Pour la Russie, les deux leaders de la course actuelle à la présidence seront des personnages « durs à cuire ». Jaroslaw Kaczynski a fait toute sa carrière sur la rhétorique antirusse, en cherchant des agents secrets de la Russie au niveau du pouvoir local et dans la bureaucratie de Varsovie. Certes, au début de la campagne électorale, il a enregistré un message vidéo touchant adressé aux Russes dans lequel il les a remerciés pour leur compassion et leur aide pour les funérailles de son frère. Néanmoins, les partisans de Kaczynski et de son parti Droit et Justice organisent régulièrement des actions de protestation en affirmant que l’enquête sur le crash est freinée par les autorités de la Pologne et de la Russie. Leurs opposants, issus du camp libéral, influents dans les médias et n’appréciant pas beaucoup Lech Kaczynski de son vivant, ont maintenant la ferme intention d’empêcher le retour de son idéologie au pouvoir en la personne de son frère jumeau. « Eh bien, messieurs, qu’en est-il de votre théorie du complot ? » demande aux partisans de Kaczynski le commentateur Marcin Wojciechowski dans les colonnes du quotidien Gazeta Wyborcza.

Pour beaucoup la situation qui en résulte est paradoxale. Les libéraux, parmi lesquels on pourrait compter, avec réserve,  Komorowski, ont toujours manifesté une attitude négative envers les autorités de Moscou en faisant l’éloge exclusif des dissidents russes. Aujourd’hui, en raison de leur opposition au parti Droit et Justice, les libéraux aident objectivement la Russie. Cependant, dès la fin de la course électorale et l’oubli de la catastrophe de Smolensk, qui a abouti à une union éphémère entre les Russes et les Polonais, Komorowski est susceptible de reprendre une position ferme à l’égard de la Russie.
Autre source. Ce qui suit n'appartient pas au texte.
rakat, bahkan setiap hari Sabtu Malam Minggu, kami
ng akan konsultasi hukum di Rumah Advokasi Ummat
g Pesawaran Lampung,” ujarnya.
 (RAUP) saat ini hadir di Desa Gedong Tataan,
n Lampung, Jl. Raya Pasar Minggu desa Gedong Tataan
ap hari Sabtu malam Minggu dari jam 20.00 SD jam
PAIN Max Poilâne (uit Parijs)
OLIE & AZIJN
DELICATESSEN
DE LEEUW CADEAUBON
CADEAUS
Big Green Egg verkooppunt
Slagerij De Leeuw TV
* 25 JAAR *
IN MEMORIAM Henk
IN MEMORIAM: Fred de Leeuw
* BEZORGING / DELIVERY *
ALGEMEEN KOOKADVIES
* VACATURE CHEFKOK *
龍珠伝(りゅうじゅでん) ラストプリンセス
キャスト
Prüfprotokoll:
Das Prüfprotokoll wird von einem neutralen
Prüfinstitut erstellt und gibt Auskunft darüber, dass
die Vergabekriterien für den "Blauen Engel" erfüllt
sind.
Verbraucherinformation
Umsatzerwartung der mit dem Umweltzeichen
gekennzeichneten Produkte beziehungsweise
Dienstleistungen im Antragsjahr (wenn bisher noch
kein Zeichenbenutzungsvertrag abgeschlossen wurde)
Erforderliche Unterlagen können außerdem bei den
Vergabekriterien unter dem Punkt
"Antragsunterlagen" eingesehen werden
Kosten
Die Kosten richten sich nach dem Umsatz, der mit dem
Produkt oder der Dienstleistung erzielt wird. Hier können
Existe-t-il d’autres forces politiques, hormis les libéraux et les radicaux de Droit et Justice ? Oui, mais elles ont toutes été évincées de la scène politique et ne pourront probablement  jouer leur rôle qu’au deuxième tour des élections présidentielles.

Pour la Russie, le meilleur des candidats en deuxième ligne est Grzegorz Napieralski, 36 ans, qui dirige l’Alliance de la gauche démocratique (SLD). Né en 1974, sous le régime communiste il n’a connu que l’école ; pour cette raison il n’a pas l’intention de venger son enfance difficile comme tentent de le faire pratiquement tous les hommes politiques polonais, dont Komorowski et  Kaczynski, qui, dans le passé, ont été liés au mouvement Solidarité. Sur la question religieuse, importante pour la Pologne, Napieralski tient une position anticléricale en exigeant une séparation réelle entre l’Église et l’État.

La SLD a son électorat ayant longtemps dirigé la Pologne dans les années 1990 et au début des années 2000, mais ces dernières années sa tentative de « fuir » son passé communiste ne fût pas une franche réussite (la SLD est l’héritière du Parti ouvrier unifié polonais – POUP). L’un après l’autre le parti promouvait de jeunes militants en remplacement des vétérans au pouvoir qui ont fait leur carrière encore à l’époque communiste, tels que Leszek Miller, ancien membre du bureau politique du POUP ou Jozef Oleksy, ancien premier ministre. Napieralski est le premier parmi les jeunes chefs à ne pas lutter contre les « anciens » et à être approuvé par les vétérans, y compris Miller.

Au deuxième tour, 89% des électeurs de Napieralski ont l’intention de soutenir Komorowski, non pas par amour pour les libéraux, mais par antipathie envers Jaroslaw Kaczynski. Cependant, les sociaux-démocrates espèrent un miracle: Napieralski et Kaczynski parviennent au deuxième tour, et alors la victoire du jeune chef du parti est possible. Tous sont très las du moralisateur qu’est Kaczynski.

Ce texte n’engage que la responsabilité de l’auteur.